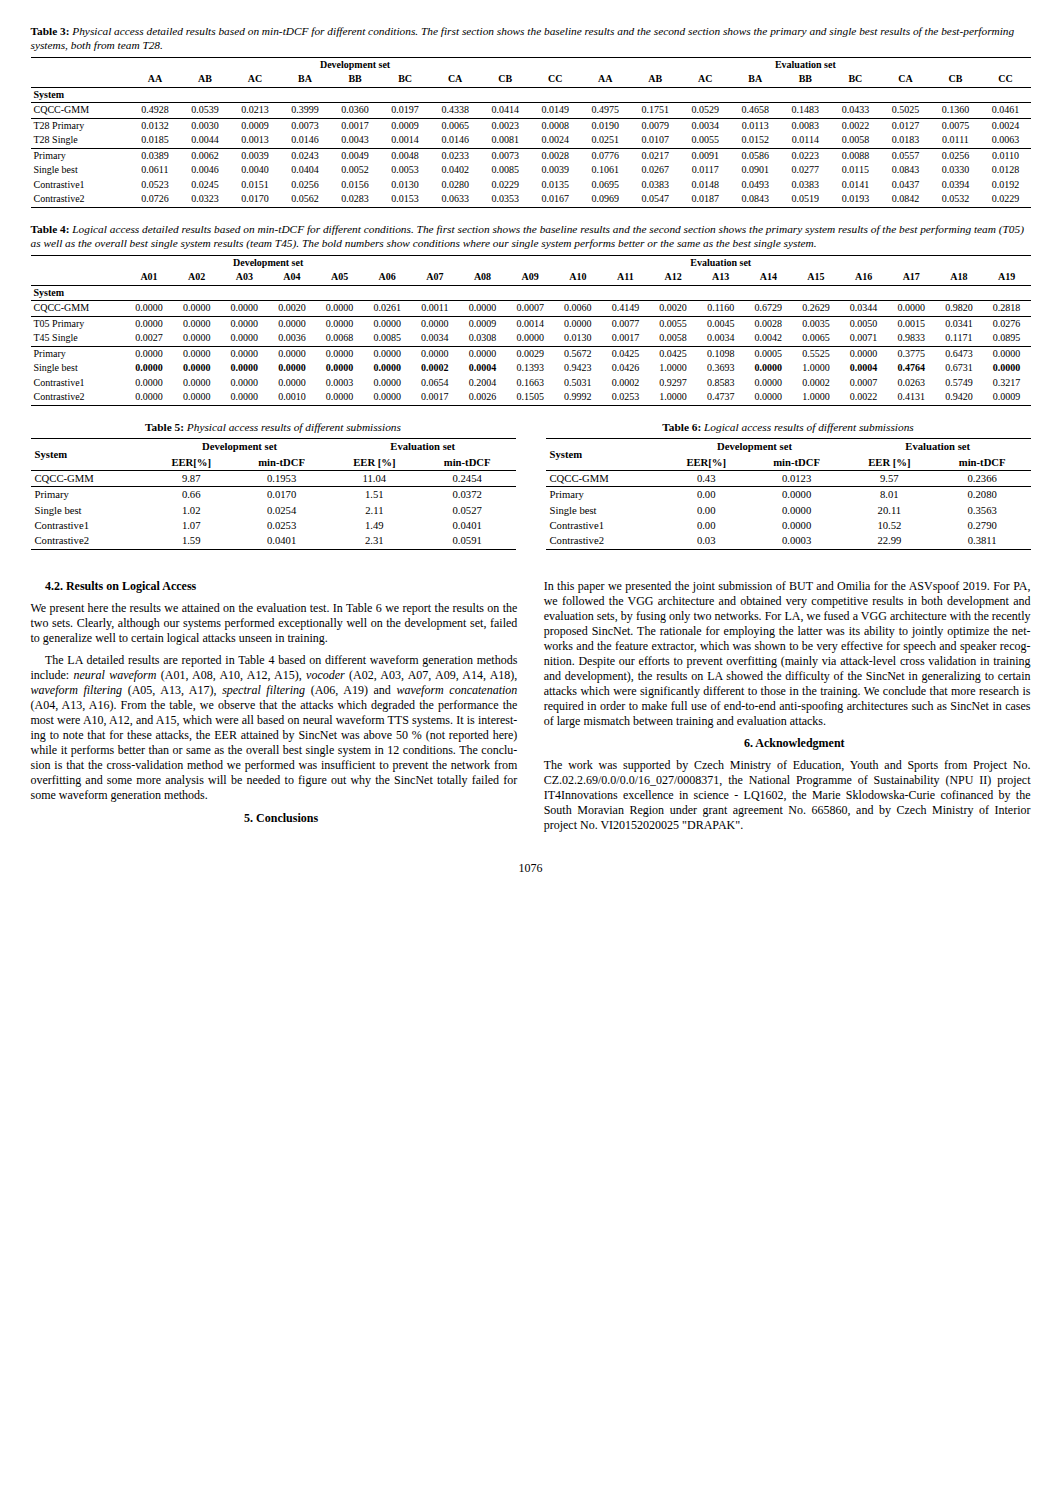Table 3: Physical access detailed results based on min-tDCF for different conditions. The first section shows the baseline results and the second section shows the primary and single best results of the best-performing systems, both from team T28.
| | Development set | Evaluation set |
| --- | --- | --- |
| AA | AB | AC | BA | BB | BC | CA | CB | CC | AA | AB | AC | BA | BB | BC | CA | CB | CC |
| System | |
| CQCC-GMM | 0.4928 | 0.0539 | 0.0213 | 0.3999 | 0.0360 | 0.0197 | 0.4338 | 0.0414 | 0.0149 | 0.4975 | 0.1751 | 0.0529 | 0.4658 | 0.1483 | 0.0433 | 0.5025 | 0.1360 | 0.0461 |
| T28 Primary | 0.0132 | 0.0030 | 0.0009 | 0.0073 | 0.0017 | 0.0009 | 0.0065 | 0.0023 | 0.0008 | 0.0190 | 0.0079 | 0.0034 | 0.0113 | 0.0083 | 0.0022 | 0.0127 | 0.0075 | 0.0024 |
| T28 Single | 0.0185 | 0.0044 | 0.0013 | 0.0146 | 0.0043 | 0.0014 | 0.0146 | 0.0081 | 0.0024 | 0.0251 | 0.0107 | 0.0055 | 0.0152 | 0.0114 | 0.0058 | 0.0183 | 0.0111 | 0.0063 |
| Primary | 0.0389 | 0.0062 | 0.0039 | 0.0243 | 0.0049 | 0.0048 | 0.0233 | 0.0073 | 0.0028 | 0.0776 | 0.0217 | 0.0091 | 0.0586 | 0.0223 | 0.0088 | 0.0557 | 0.0256 | 0.0110 |
| Single best | 0.0611 | 0.0046 | 0.0040 | 0.0404 | 0.0052 | 0.0053 | 0.0402 | 0.0085 | 0.0039 | 0.1061 | 0.0267 | 0.0117 | 0.0901 | 0.0277 | 0.0115 | 0.0843 | 0.0330 | 0.0128 |
| Contrastive1 | 0.0523 | 0.0245 | 0.0151 | 0.0256 | 0.0156 | 0.0130 | 0.0280 | 0.0229 | 0.0135 | 0.0695 | 0.0383 | 0.0148 | 0.0493 | 0.0383 | 0.0141 | 0.0437 | 0.0394 | 0.0192 |
| Contrastive2 | 0.0726 | 0.0323 | 0.0170 | 0.0562 | 0.0283 | 0.0153 | 0.0633 | 0.0353 | 0.0167 | 0.0969 | 0.0547 | 0.0187 | 0.0843 | 0.0519 | 0.0193 | 0.0842 | 0.0532 | 0.0229 |
Table 4: Logical access detailed results based on min-tDCF for different conditions. The first section shows the baseline results and the second section shows the primary system results of the best performing team (T05) as well as the overall best single system results (team T45). The bold numbers show conditions where our single system performs better or the same as the best single system.
| | Development set | Evaluation set |
| --- | --- | --- |
| A01 | A02 | A03 | A04 | A05 | A06 | A07 | A08 | A09 | A10 | A11 | A12 | A13 | A14 | A15 | A16 | A17 | A18 | A19 |
| System | |
| CQCC-GMM | 0.0000 | 0.0000 | 0.0000 | 0.0020 | 0.0000 | 0.0261 | 0.0011 | 0.0000 | 0.0007 | 0.0060 | 0.4149 | 0.0020 | 0.1160 | 0.6729 | 0.2629 | 0.0344 | 0.0000 | 0.9820 | 0.2818 |
| T05 Primary | 0.0000 | 0.0000 | 0.0000 | 0.0000 | 0.0000 | 0.0000 | 0.0000 | 0.0009 | 0.0014 | 0.0000 | 0.0077 | 0.0055 | 0.0045 | 0.0028 | 0.0035 | 0.0050 | 0.0015 | 0.0341 | 0.0276 |
| T45 Single | 0.0027 | 0.0000 | 0.0000 | 0.0036 | 0.0068 | 0.0085 | 0.0034 | 0.0308 | 0.0000 | 0.0130 | 0.0017 | 0.0058 | 0.0034 | 0.0042 | 0.0065 | 0.0071 | 0.9833 | 0.1171 | 0.0895 |
| Primary | 0.0000 | 0.0000 | 0.0000 | 0.0000 | 0.0000 | 0.0000 | 0.0000 | 0.0000 | 0.0029 | 0.5672 | 0.0425 | 0.0425 | 0.1098 | 0.0005 | 0.5525 | 0.0000 | 0.3775 | 0.6473 | 0.0000 |
| Single best | 0.0000 | 0.0000 | 0.0000 | 0.0000 | 0.0000 | 0.0000 | 0.0002 | 0.0004 | 0.1393 | 0.9423 | 0.0426 | 1.0000 | 0.3693 | 0.0000 | 1.0000 | 0.0004 | 0.4764 | 0.6731 | 0.0000 |
| Contrastive1 | 0.0000 | 0.0000 | 0.0000 | 0.0000 | 0.0003 | 0.0000 | 0.0654 | 0.2004 | 0.1663 | 0.5031 | 0.0002 | 0.9297 | 0.8583 | 0.0000 | 0.0002 | 0.0007 | 0.0263 | 0.5749 | 0.3217 |
| Contrastive2 | 0.0000 | 0.0000 | 0.0000 | 0.0010 | 0.0000 | 0.0000 | 0.0017 | 0.0026 | 0.1505 | 0.9992 | 0.0253 | 1.0000 | 0.4737 | 0.0000 | 1.0000 | 0.0022 | 0.4131 | 0.9420 | 0.0009 |
Table 5: Physical access results of different submissions
| System | Development set | Evaluation set |
| --- | --- | --- |
| EER[%] | min-tDCF | EER [%] | min-tDCF |
| CQCC-GMM | 9.87 | 0.1953 | 11.04 | 0.2454 |
| Primary | 0.66 | 0.0170 | 1.51 | 0.0372 |
| Single best | 1.02 | 0.0254 | 2.11 | 0.0527 |
| Contrastive1 | 1.07 | 0.0253 | 1.49 | 0.0401 |
| Contrastive2 | 1.59 | 0.0401 | 2.31 | 0.0591 |
Table 6: Logical access results of different submissions
| System | Development set | Evaluation set |
| --- | --- | --- |
| EER[%] | min-tDCF | EER [%] | min-tDCF |
| CQCC-GMM | 0.43 | 0.0123 | 9.57 | 0.2366 |
| Primary | 0.00 | 0.0000 | 8.01 | 0.2080 |
| Single best | 0.00 | 0.0000 | 20.11 | 0.3563 |
| Contrastive1 | 0.00 | 0.0000 | 10.52 | 0.2790 |
| Contrastive2 | 0.03 | 0.0003 | 22.99 | 0.3811 |
4.2. Results on Logical Access
We present here the results we attained on the evaluation test. In Table 6 we report the results on the two sets. Clearly, although our systems performed exceptionally well on the development set, failed to generalize well to certain logical attacks unseen in training.
The LA detailed results are reported in Table 4 based on different waveform generation methods include: neural waveform (A01, A08, A10, A12, A15), vocoder (A02, A03, A07, A09, A14, A18), waveform filtering (A05, A13, A17), spectral filtering (A06, A19) and waveform concatenation (A04, A13, A16). From the table, we observe that the attacks which degraded the performance the most were A10, A12, and A15, which were all based on neural waveform TTS systems. It is interesting to note that for these attacks, the EER attained by SincNet was above 50 % (not reported here) while it performs better than or same as the overall best single system in 12 conditions. The conclusion is that the cross-validation method we performed was insufficient to prevent the network from overfitting and some more analysis will be needed to figure out why the SincNet totally failed for some waveform generation methods.
5. Conclusions
In this paper we presented the joint submission of BUT and Omilia for the ASVspoof 2019. For PA, we followed the VGG architecture and obtained very competitive results in both development and evaluation sets, by fusing only two networks. For LA, we fused a VGG architecture with the recently proposed SincNet. The rationale for employing the latter was its ability to jointly optimize the networks and the feature extractor, which was shown to be very effective for speech and speaker recognition. Despite our efforts to prevent overfitting (mainly via attack-level cross validation in training and development), the results on LA showed the difficulty of the SincNet in generalizing to certain attacks which were significantly different to those in the training. We conclude that more research is required in order to make full use of end-to-end anti-spoofing architectures such as SincNet in cases of large mismatch between training and evaluation attacks.
6. Acknowledgment
The work was supported by Czech Ministry of Education, Youth and Sports from Project No. CZ.02.2.69/0.0/0.0/16_027/0008371, the National Programme of Sustainability (NPU II) project IT4Innovations excellence in science - LQ1602, the Marie Sklodowska-Curie cofinanced by the South Moravian Region under grant agreement No. 665860, and by Czech Ministry of Interior project No. VI20152020025 "DRAPAK".
1076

◆ **What you have to do**
Give back precisely the lines above that start at the line containing "20.11 | 0.3563 |" and end at the line containing "We present here", inclusive. No other lines belong in the output.

◆ **Answer to the problem**
| Single best | 0.00 | 0.0000 | 20.11 | 0.3563 |
| Contrastive1 | 0.00 | 0.0000 | 10.52 | 0.2790 |
| Contrastive2 | 0.03 | 0.0003 | 22.99 | 0.3811 |
4.2. Results on Logical Access
We present here the results we attained on the evaluation test. In Table 6 we report the results on the two sets. Clearly, although our systems performed exceptionally well on the development set, failed to generalize well to certain logical attacks unseen in training.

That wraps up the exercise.